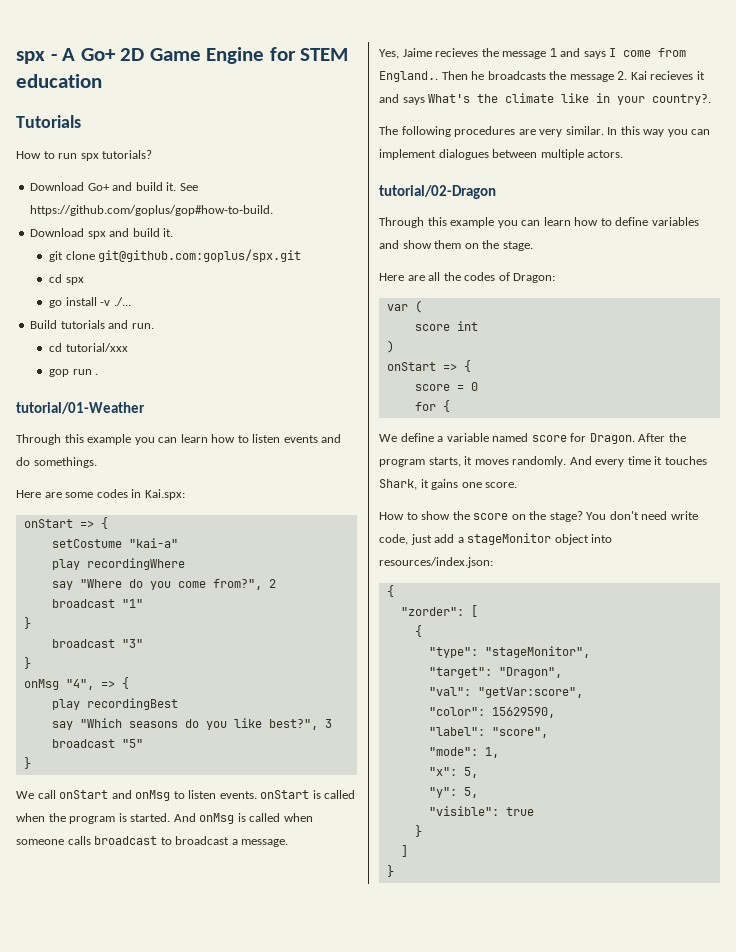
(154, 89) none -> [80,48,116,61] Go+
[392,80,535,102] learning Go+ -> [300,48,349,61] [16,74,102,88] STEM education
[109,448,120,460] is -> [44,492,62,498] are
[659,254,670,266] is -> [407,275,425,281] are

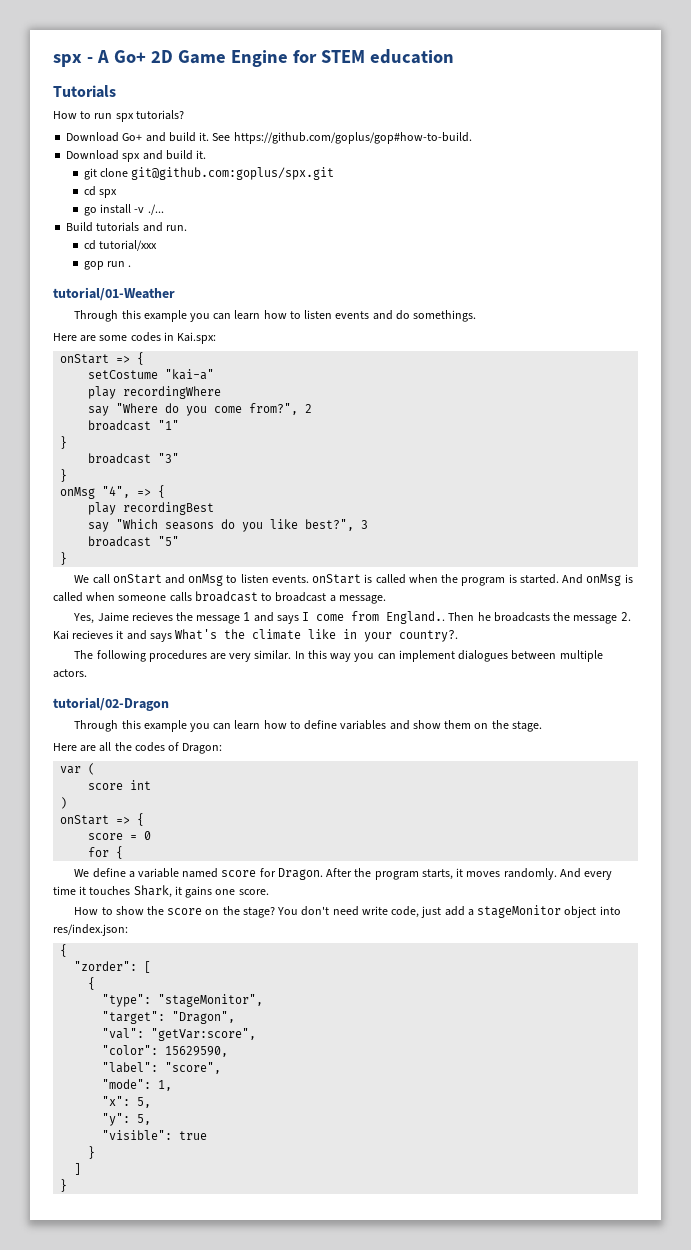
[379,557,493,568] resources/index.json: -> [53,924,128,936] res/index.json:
+ + + + +
*WHAT TO WORK ON:*
Having located the line with "[659,254,670,266] is -> [407,275,425,281] are", copy it exactly along with every later line through the end of the listing above, but omit the pictures.

*SOLUTION BELOW:*
[659,254,670,266] is -> [407,275,425,281] are

[379,557,493,568] resources/index.json: -> [53,924,128,936] res/index.json:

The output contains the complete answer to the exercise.